# Handicapped Parking!



## Magnum (Feb 5, 2010)

Isn't that nice! None of them parked in the Handicap Designated Parking Area.










Good For Them! HUUUUUUUUU?


> ?


??

Rick


----------



## pottz (Sep 15, 2015)

WELL IM HANDICAPED,well not legally! or medically-lol.


----------



## woodbutcherbynight (Oct 21, 2011)

LOL

here ya go, they had one job people, one job.


----------



## woodbutcherbynight (Oct 21, 2011)




----------



## bandit571 (Jan 20, 2011)

Actually, I do have to use such parking places….as does the wife.


----------



## Gene01 (Jan 5, 2009)

But, I don't use the motorized carts…often.


----------



## Rick Dennington (Aug 27, 2009)

I also use the handicap parking spaces….I have DV disabled vet licence plates on both my vehicles…..If I can help it, I won't park in the handicap spaces for vans, cause most have a lift for wheelchairs…..They need the room…..!!


----------



## Gene01 (Jan 5, 2009)

> I also use the handicap parking spaces….I have DV disabled vet licence plates on both my vehicles…..If I can help it, I won t park in the handicap spaces for vans, cause most have a lift for wheelchairs…..They need the room…..!!
> 
> - Rick Dennington


A handicapped vet deserves every consideration.
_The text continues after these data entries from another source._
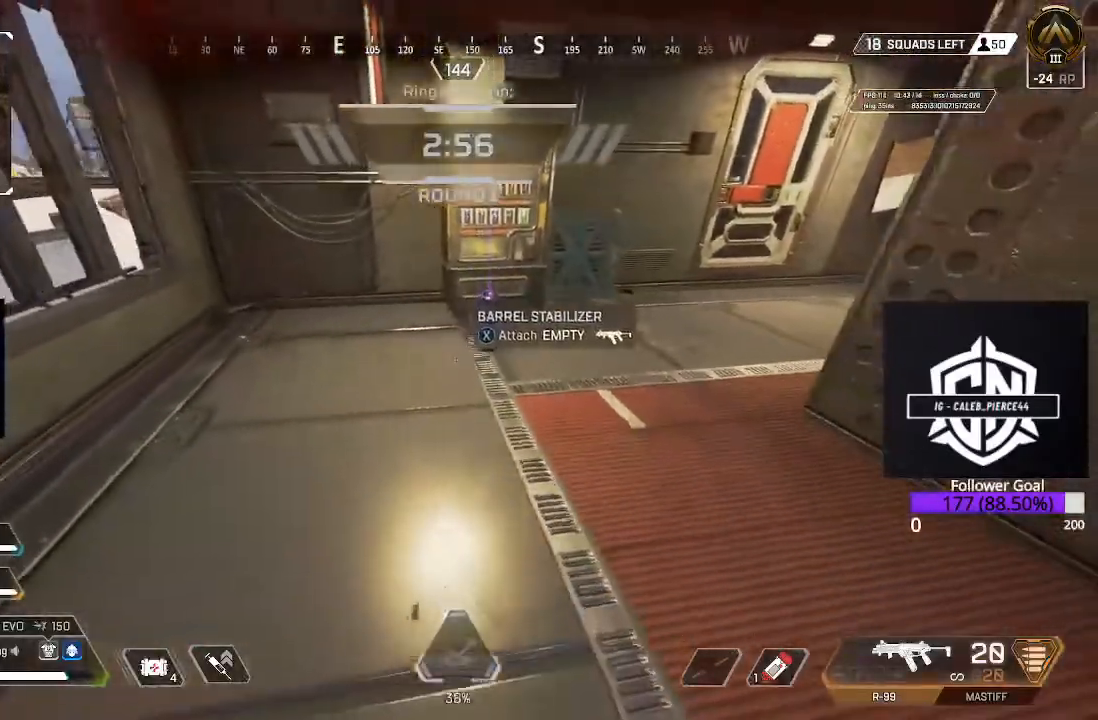
{"buttons": ["L3"], "left_stick": "up-right", "right_stick": "center", "events": [[117, "right_stick", "right"], [133, "left_stick", "right"], [417, "L3", "down"], [417, "left_stick", "up-right"], [417, "right_stick", "center"]]}
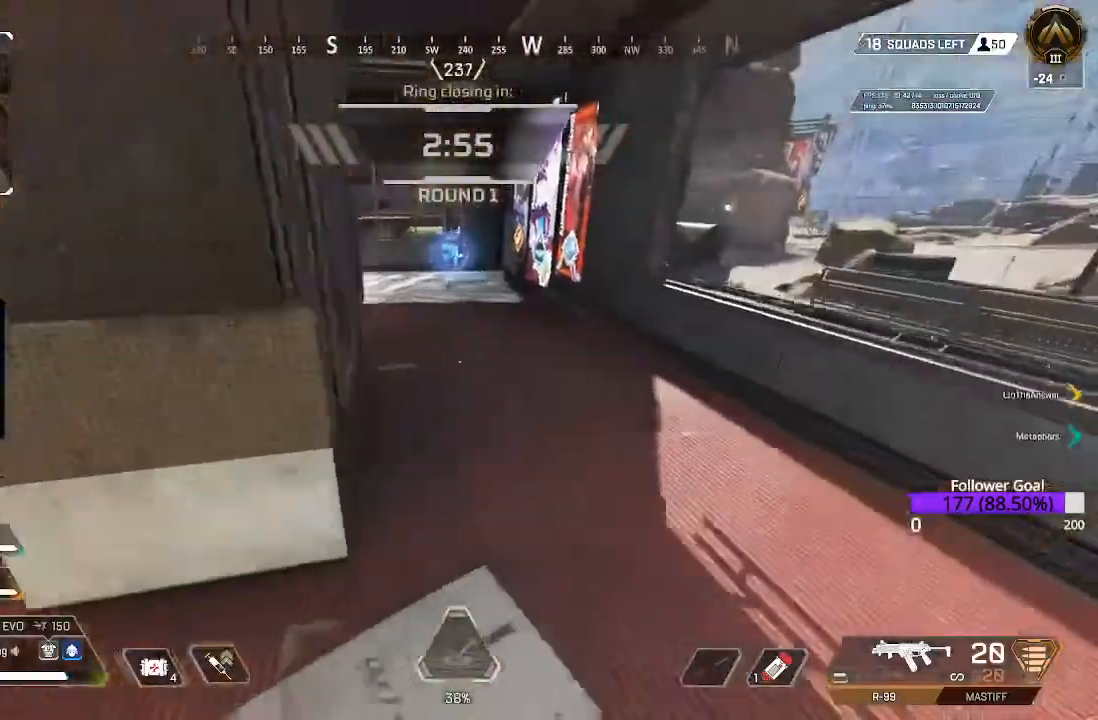
{"buttons": [], "left_stick": "up-right", "right_stick": "down-left", "events": [[217, "L3", "up"], [317, "right_stick", "down-left"]]}
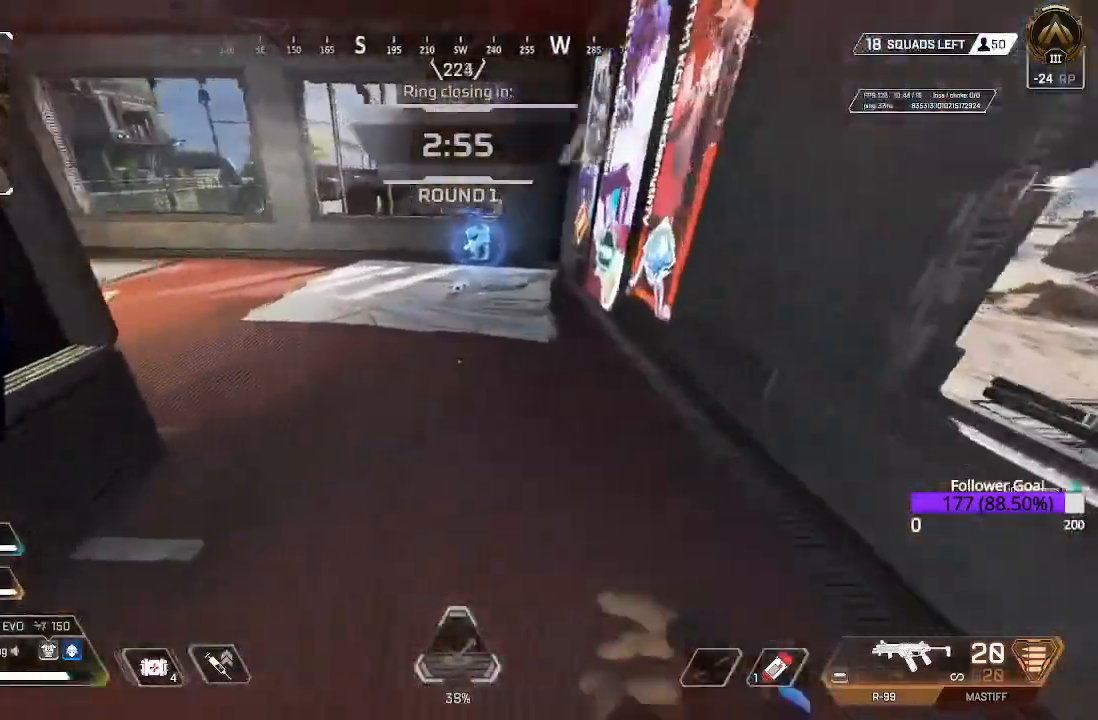
{"buttons": [], "left_stick": "up", "right_stick": "center", "events": [[33, "left_stick", "up"], [33, "right_stick", "center"]]}
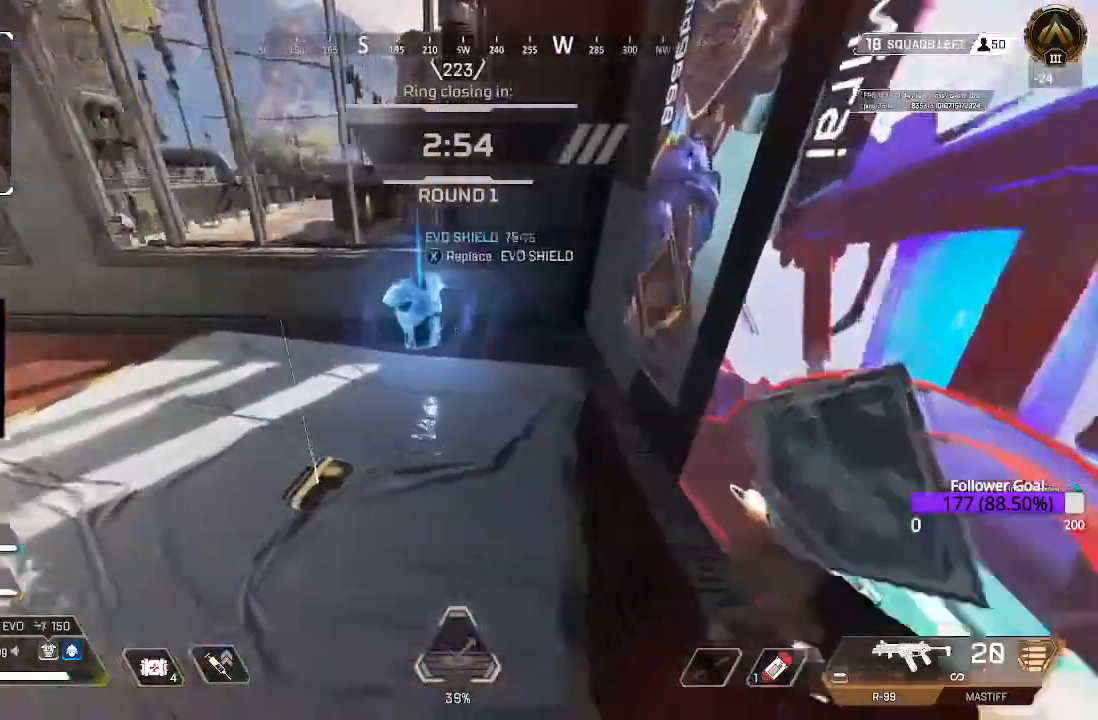
{"buttons": [], "left_stick": "right", "right_stick": "left", "events": [[67, "X", "down"], [183, "X", "up"], [267, "left_stick", "left"], [317, "right_stick", "left"], [467, "left_stick", "right"]]}
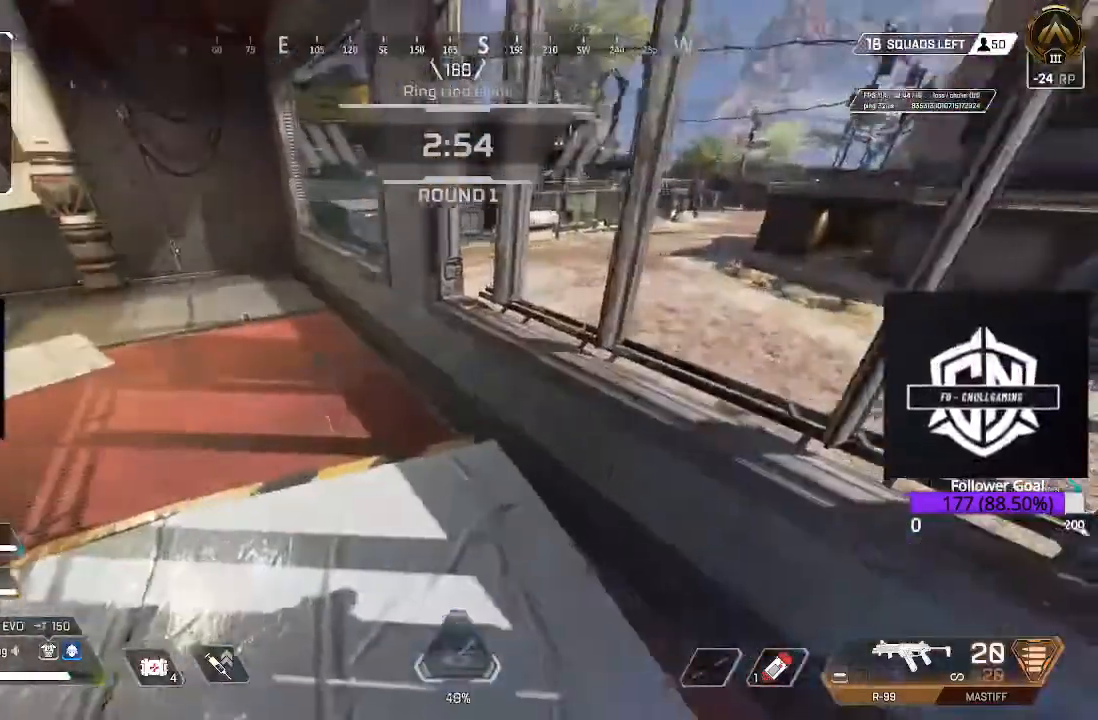
{"buttons": [], "left_stick": "center", "right_stick": "center", "events": [[17, "right_stick", "down-right"], [200, "right_stick", "center"], [233, "left_stick", "center"], [283, "X", "down"], [333, "X", "up"]]}
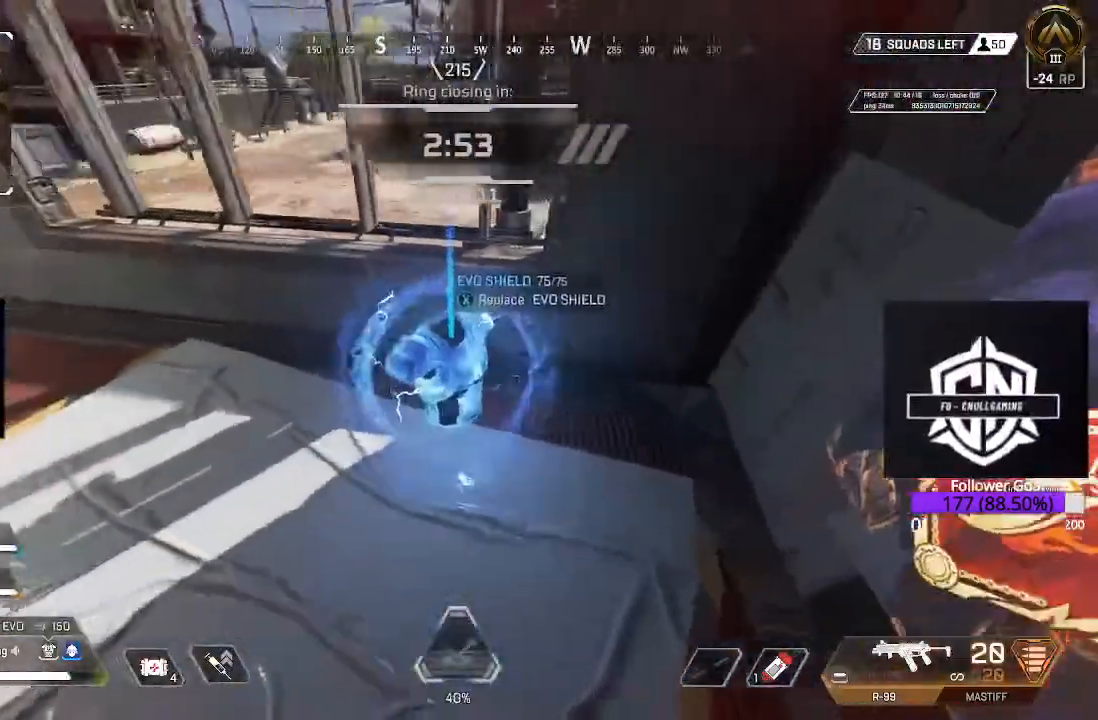
{"buttons": [], "left_stick": "up", "right_stick": "left", "events": [[167, "X", "down"], [250, "X", "up"], [450, "left_stick", "up"], [450, "right_stick", "left"]]}
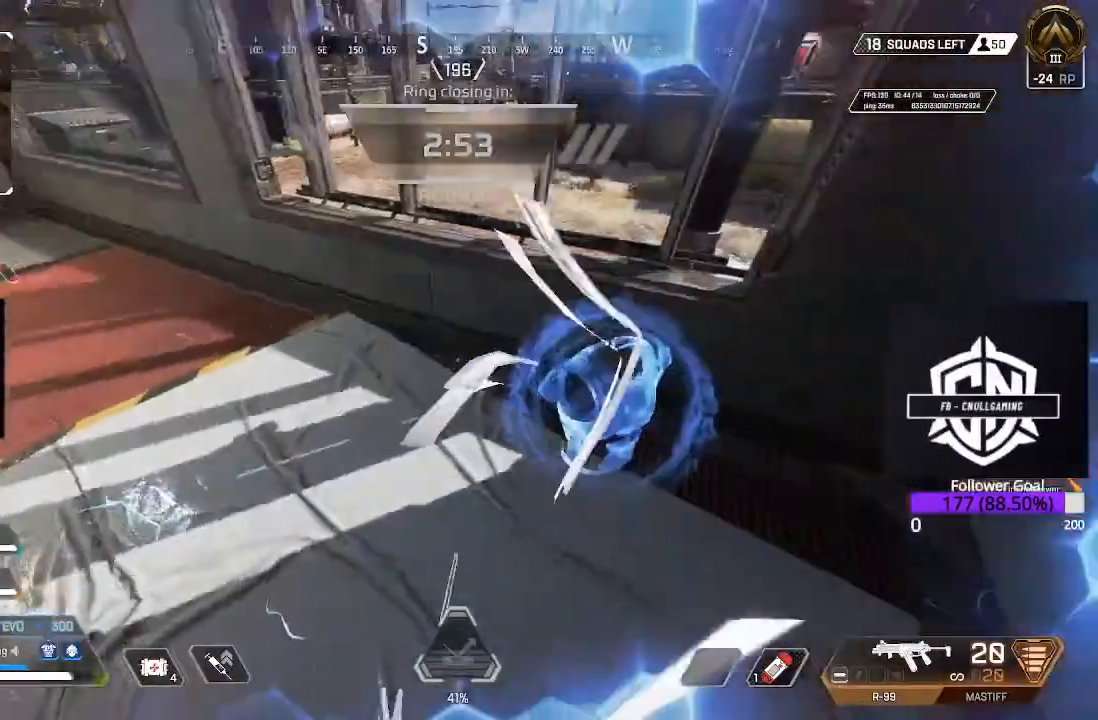
{"buttons": ["L3"], "left_stick": "up", "right_stick": "center", "events": [[250, "L3", "down"], [267, "right_stick", "center"]]}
A sincere Thank you for your service.


----------



## pottz (Sep 15, 2015)

ive seen young woman in there 20's get out of there car dressed in workout wear coming from the gym parking in a handicap spot and it takes all my reserve to not just tear them a new one.its funny people in great shape fight for the closest spot and im 58 and park and the end of the lot so i half to walk and get some exercise at least.check out you tube for videos of people parking illeagally,youll laugh at the ones getting justice.


----------



## Magnum (Feb 5, 2010)

WOW! What a great bunch of Replies to that one guys, and a couple of Very Meaningful ones also.

Thank You ALL Very much!

Best Regards: Rick


----------



## corelz125 (Sep 23, 2015)

They seem to be expecting quite a fire at that one parking lot with all of them fire extinguishers on the wall. All of you guys who use those spots and need them for medical reasons or disabilities deserve them. The people who are 400 lbs and have the handicap tags thats another story.


----------



## woodbutcherbynight (Oct 21, 2011)

> The people who are 400 lbs and have the handicap tags thats another story.
> 
> - corelz125


Yeah it could be called *Porker Parking*. Usually located at the farthermost part of the parking lot. Preferably a block or more away.

LOL


----------



## robscastle (May 13, 2012)

Porker Parking thats a yes from me 
Pottzy ..you are one angry man …she was possibly blond !! and… if I had veh as bad as yours I would parking far away too!

I allways park my bike in disabled spots nobody has ever complained!!


----------



## Magnum (Feb 5, 2010)

Thanks for the replies Guys!

Not to sure about the* "Pottzy ..you are one angry man …she was possibly blond !! and… if I had veh as bad as yours I would parking far away too!" *

Pottzy, Angry? NOT! Don't know what His Vehicle is probably NOT That Bad!

Maybe it was a "Sarcastic" Comment or meant to be Funny … It Wasn't.

Sarcasm is thought to be Funny. It's not. Most People do NOT Understand that!

*"SARCASM" DEFINED: *
Sarcasm is "a sharp, bitter, or cutting expression or remark; a bitter gibe or taunt".[1][2] Sarcasm may employ ambivalence,[3] although sarcasm is not necessarily ironic.[4] Most noticeable in spoken word, sarcasm is mainly distinguished by the inflection with which it is spoken5 and is largely context-dependent

Oversensitive? Not Really! I don't like it and will NOT accept it when used on ME!

Rick


----------



## robscastle (May 13, 2012)

Oh Rick come on in, ....didnt you notice the pictures? 
To put it in your terms its a "Shop area light pull"


----------



## Magnum (Feb 5, 2010)

Yes. I noticed the Pictures. They have nothing to do with the Quote.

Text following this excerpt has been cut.